Dataset entries:
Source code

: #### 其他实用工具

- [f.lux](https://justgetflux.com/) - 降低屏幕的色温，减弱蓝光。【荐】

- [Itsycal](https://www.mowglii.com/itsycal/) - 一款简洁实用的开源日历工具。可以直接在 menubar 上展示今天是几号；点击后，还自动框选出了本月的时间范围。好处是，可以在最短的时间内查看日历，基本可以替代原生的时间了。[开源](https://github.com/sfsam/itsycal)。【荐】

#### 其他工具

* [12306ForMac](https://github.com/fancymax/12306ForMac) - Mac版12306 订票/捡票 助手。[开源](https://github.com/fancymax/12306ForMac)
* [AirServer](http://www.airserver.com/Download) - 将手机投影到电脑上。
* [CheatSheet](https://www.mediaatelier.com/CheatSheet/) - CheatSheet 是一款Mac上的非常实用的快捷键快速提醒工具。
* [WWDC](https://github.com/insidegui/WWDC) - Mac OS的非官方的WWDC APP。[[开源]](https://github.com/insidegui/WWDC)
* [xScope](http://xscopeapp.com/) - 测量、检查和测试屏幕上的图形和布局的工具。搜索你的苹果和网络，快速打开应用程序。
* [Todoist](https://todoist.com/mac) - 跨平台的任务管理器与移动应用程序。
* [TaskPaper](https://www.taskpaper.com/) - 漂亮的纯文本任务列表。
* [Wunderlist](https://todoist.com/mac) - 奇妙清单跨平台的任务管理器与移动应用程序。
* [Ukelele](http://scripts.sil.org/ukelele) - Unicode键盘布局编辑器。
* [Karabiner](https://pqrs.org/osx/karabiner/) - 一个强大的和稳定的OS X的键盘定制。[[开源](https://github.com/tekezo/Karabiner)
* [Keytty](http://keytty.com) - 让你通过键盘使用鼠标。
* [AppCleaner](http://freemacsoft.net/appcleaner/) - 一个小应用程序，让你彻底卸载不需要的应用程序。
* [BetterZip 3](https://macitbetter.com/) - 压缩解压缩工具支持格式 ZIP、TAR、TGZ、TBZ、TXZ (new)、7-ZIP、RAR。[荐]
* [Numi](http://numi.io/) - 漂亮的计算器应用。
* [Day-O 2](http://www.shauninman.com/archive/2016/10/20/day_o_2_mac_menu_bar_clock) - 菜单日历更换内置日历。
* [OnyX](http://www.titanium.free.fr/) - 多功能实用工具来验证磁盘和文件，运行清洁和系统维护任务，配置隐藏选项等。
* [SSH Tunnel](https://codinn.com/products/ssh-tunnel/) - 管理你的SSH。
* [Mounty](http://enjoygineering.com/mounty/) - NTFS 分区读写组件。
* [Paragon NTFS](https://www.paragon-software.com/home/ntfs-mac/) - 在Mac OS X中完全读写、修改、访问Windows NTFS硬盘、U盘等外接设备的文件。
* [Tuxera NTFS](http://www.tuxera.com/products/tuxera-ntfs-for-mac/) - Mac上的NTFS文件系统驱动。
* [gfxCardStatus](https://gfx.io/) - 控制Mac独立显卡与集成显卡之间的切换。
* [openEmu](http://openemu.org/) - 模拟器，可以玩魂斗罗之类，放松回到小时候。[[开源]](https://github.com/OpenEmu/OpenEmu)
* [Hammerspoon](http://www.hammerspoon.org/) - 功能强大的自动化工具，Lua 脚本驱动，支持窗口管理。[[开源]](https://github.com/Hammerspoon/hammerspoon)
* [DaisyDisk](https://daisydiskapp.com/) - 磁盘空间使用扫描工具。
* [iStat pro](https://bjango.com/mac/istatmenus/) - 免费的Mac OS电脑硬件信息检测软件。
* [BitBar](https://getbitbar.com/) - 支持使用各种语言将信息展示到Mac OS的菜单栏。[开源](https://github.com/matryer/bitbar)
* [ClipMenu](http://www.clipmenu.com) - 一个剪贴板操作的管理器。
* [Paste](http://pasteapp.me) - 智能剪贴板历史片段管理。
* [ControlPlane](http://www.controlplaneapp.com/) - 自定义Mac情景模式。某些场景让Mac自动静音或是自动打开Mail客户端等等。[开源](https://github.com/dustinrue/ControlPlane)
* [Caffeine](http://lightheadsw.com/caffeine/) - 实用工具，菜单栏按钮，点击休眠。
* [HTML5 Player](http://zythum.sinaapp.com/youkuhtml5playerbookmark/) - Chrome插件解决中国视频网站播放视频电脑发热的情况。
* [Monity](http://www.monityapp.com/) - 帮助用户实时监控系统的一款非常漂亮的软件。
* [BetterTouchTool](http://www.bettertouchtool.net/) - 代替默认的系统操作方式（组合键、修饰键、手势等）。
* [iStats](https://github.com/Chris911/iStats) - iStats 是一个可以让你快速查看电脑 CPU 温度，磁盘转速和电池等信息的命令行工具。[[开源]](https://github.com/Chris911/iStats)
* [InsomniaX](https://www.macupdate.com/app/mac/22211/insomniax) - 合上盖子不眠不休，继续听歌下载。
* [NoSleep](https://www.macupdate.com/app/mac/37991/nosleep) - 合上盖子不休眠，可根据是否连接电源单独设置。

▶ _Exercise_
Please find every line in the records that contains the word "macupdate", and copy it out.

▶ _Final answer_
* [InsomniaX](https://www.macupdate.com/app/mac/22211/insomniax) - 合上盖子不眠不休，继续听歌下载。
* [NoSleep](https://www.macupdate.com/app/mac/37991/nosleep) - 合上盖子不休眠，可根据是否连接电源单独设置。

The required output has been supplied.